### TASK INSTRUCTIONS
#1 In the news report on the fires near the Cedar Springs strip, explain why the suspect's attempt to set fire to the apartment complex at 3901 N. Hall St. failed.
#2 Write the next part of the news report on the fires near the Cedar Springs strip, starting after its last sentence.

### SELECTED EXTRACT

^^^^^^^^^^^^^^^^

Authorities are looking for a suspect who they believe intentionally set two fires — and attempted to set a third — near the Cedar Springs strip early Wednesday.
The fires broke out around 2 a.m. at 3901 N. Hall St. and 3829 N. Hall St., on either side of Reagan Street less than a block from Cedar Springs. The first fire destroyed a Jeep that was parked in the lot of the apartment complex at 3901 N. Hall St. The suspect also tried to set fire to the apartment complex itself – by sticking a burning item through the front door — but someone extinguished it, according to reports.
Across Reagan Street, a blaze that broke out moments later destroyed the contents of a detached garage and apartment behind a residence at 3829 N. Hall St. No one was living in the second-floor apartment.

^^^^^^^^^^^^^^^^

### LISTED RECORDS
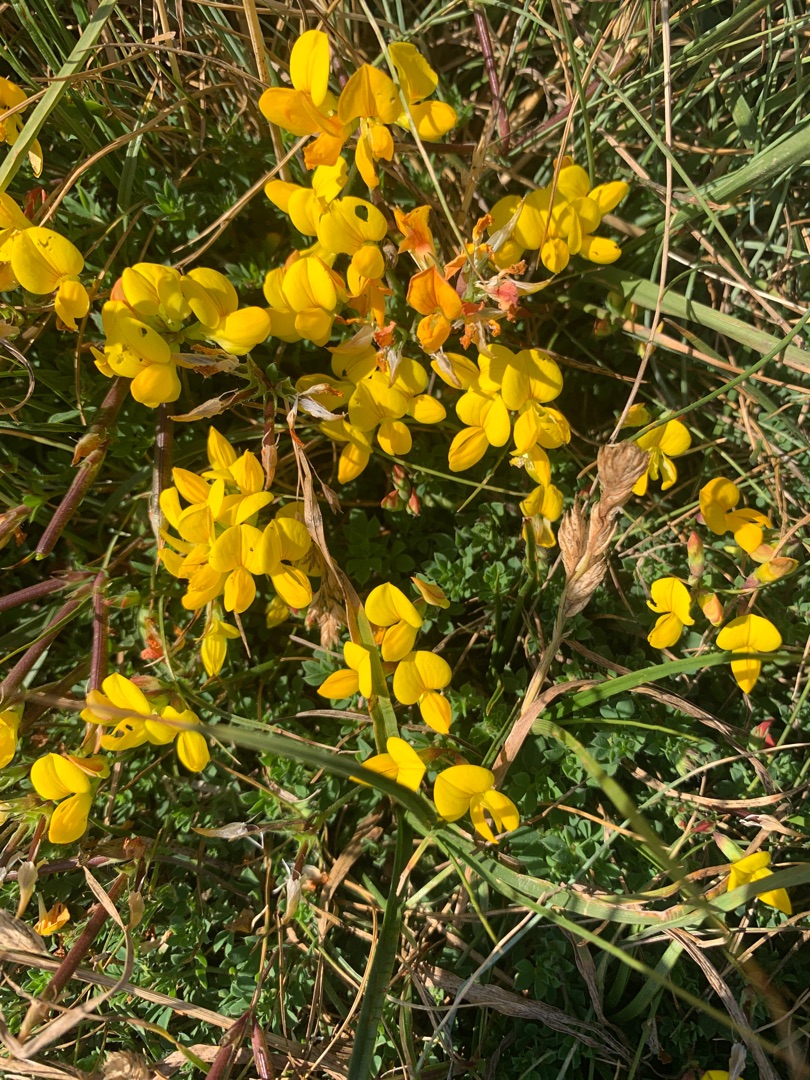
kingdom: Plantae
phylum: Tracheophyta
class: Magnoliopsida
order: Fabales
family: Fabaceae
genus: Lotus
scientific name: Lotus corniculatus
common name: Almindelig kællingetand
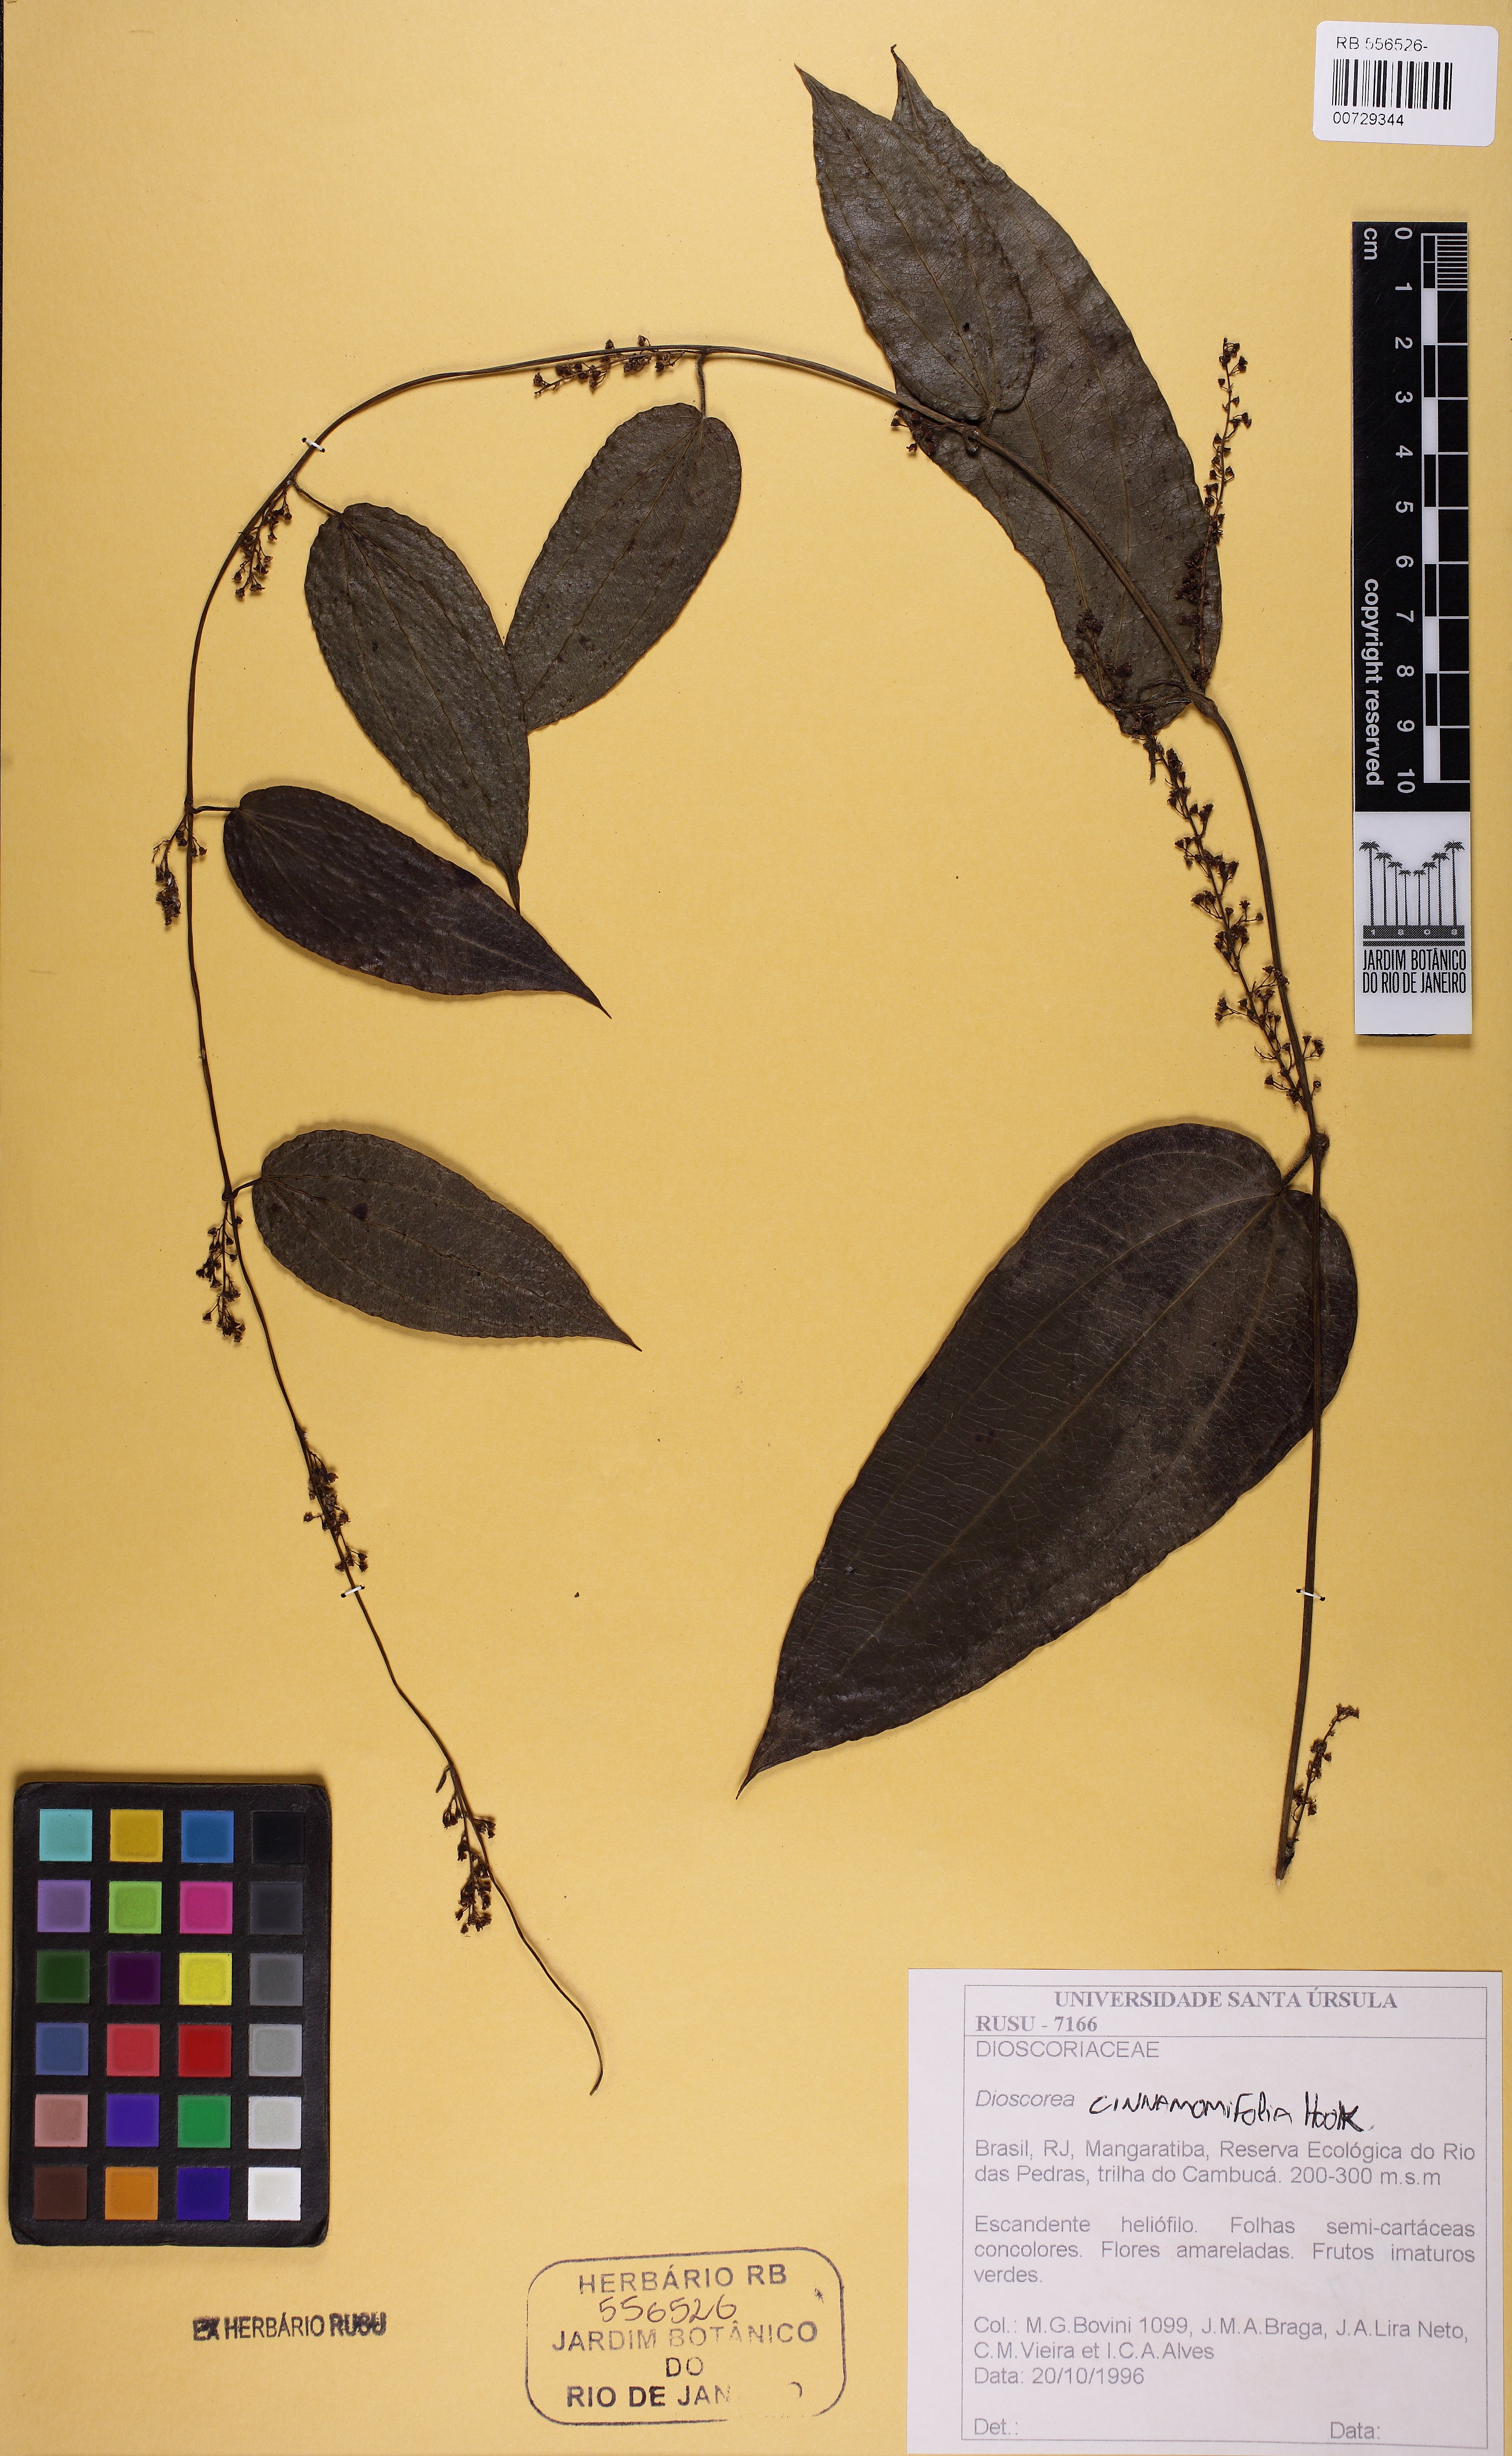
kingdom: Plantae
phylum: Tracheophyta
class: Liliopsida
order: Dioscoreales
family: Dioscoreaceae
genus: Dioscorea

^^^^^^^^^^^^^^^^

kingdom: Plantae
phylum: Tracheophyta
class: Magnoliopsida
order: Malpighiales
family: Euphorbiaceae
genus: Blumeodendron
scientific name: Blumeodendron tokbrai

^^^^^^^^^^^^^^^^

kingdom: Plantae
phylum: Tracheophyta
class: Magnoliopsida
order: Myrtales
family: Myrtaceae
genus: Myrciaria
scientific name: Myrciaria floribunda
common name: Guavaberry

^^^^^^^^^^^^^^^^

### EXPECTED RESPONSES
#1 The suspect tried to set the complex on fire by sticking a burning item through its front door. According to reports, someone extinguished it.

#2
“They [investigators] do believe that the same person caused all three of these fires,” Dallas Fire-Rescue spokesman Jason Evans told Instant Tea today. “They interviewed several witnesses including the owner of the Jeep and his girlfriend and several other witnesses. They have a [suspect] description from credible witnesses that they’re going off of now.”
Evans said investigators aren’t releasing the suspect description or additional information about the blazes. However, he said they don’t believe the fires were set by the driver of a yellow Volkswagen Bug, as suggested earlier by one witness.
Shane Brown, who lives in the apartment complex at 3901 Hall and was awakened by the blazes, said he thinks the incidents may have been a hate crime.
“Most people, even if they’re from out of town, know what area this is,” Brown said. “Something in my gut tells me it was definitely hate-crime orientated, so hopefully they catch them.”
Omar Semper said he owns the house at 3829 N. Hall St. and has lived there with his partner for the last 13 years. He said they used the garage — as well as the upstairs apartment — for storage.
“Everything’s destroyed,” Semper said. “Everything.”